Return each line below that contains the string "explicit".

=== TASK DATA ===
-=-=-=-=-

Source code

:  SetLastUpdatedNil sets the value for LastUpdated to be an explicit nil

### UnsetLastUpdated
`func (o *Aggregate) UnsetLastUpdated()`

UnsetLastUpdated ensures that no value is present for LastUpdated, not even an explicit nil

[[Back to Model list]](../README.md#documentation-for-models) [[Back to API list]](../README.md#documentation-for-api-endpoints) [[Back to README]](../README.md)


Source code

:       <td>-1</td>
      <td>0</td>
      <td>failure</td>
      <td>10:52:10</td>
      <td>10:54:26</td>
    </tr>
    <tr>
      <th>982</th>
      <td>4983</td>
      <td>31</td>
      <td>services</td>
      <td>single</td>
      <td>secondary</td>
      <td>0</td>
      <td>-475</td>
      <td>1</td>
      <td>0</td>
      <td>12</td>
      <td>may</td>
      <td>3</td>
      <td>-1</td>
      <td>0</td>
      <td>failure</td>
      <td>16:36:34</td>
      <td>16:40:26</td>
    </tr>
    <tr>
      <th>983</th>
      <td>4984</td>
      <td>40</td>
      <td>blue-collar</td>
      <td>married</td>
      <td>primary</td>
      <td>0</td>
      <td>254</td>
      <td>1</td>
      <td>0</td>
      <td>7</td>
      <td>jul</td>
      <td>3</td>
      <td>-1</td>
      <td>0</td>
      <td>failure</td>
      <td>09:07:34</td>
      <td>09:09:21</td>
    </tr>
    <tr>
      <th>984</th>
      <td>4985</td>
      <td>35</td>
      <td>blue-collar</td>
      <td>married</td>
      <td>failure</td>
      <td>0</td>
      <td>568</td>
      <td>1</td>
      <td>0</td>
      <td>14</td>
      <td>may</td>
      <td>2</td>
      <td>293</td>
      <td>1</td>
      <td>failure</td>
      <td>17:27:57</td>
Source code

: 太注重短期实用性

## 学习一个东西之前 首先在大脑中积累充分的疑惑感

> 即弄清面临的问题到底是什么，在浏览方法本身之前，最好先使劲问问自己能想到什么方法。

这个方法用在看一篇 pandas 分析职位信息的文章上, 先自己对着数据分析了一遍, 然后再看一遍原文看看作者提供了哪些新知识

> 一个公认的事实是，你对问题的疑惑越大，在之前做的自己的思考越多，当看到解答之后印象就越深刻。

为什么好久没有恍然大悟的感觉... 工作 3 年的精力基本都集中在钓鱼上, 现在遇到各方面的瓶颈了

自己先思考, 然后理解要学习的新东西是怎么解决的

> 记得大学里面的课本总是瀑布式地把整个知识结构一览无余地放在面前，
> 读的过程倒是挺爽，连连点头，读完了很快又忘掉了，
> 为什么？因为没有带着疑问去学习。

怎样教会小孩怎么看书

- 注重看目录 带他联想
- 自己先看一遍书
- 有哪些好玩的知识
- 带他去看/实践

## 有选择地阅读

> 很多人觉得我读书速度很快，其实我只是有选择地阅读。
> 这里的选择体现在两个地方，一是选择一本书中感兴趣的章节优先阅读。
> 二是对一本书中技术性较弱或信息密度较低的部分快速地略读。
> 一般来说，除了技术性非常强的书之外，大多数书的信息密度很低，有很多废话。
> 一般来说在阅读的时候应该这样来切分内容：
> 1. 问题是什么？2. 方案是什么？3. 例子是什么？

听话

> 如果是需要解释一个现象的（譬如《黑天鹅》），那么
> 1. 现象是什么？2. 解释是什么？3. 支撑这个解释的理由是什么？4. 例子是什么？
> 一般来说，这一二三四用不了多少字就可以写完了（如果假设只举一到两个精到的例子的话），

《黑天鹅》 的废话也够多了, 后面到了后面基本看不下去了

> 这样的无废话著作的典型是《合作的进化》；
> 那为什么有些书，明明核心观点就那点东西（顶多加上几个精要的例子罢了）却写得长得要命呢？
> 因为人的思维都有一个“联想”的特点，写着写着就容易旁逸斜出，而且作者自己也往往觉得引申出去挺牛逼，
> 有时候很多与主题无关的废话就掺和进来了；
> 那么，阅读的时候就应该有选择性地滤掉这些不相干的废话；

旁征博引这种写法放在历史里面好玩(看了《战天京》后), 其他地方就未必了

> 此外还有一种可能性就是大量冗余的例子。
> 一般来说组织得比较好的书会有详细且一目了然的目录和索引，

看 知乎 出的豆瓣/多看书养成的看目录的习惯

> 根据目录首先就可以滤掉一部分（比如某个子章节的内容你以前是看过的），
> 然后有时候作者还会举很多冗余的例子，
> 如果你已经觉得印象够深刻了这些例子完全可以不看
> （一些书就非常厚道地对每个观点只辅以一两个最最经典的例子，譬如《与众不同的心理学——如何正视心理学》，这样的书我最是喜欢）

-=-=-=-=-

=== ANSWER AREA ===
:  SetLastUpdatedNil sets the value for LastUpdated to be an explicit nil
UnsetLastUpdated ensures that no value is present for LastUpdated, not even an explicit nil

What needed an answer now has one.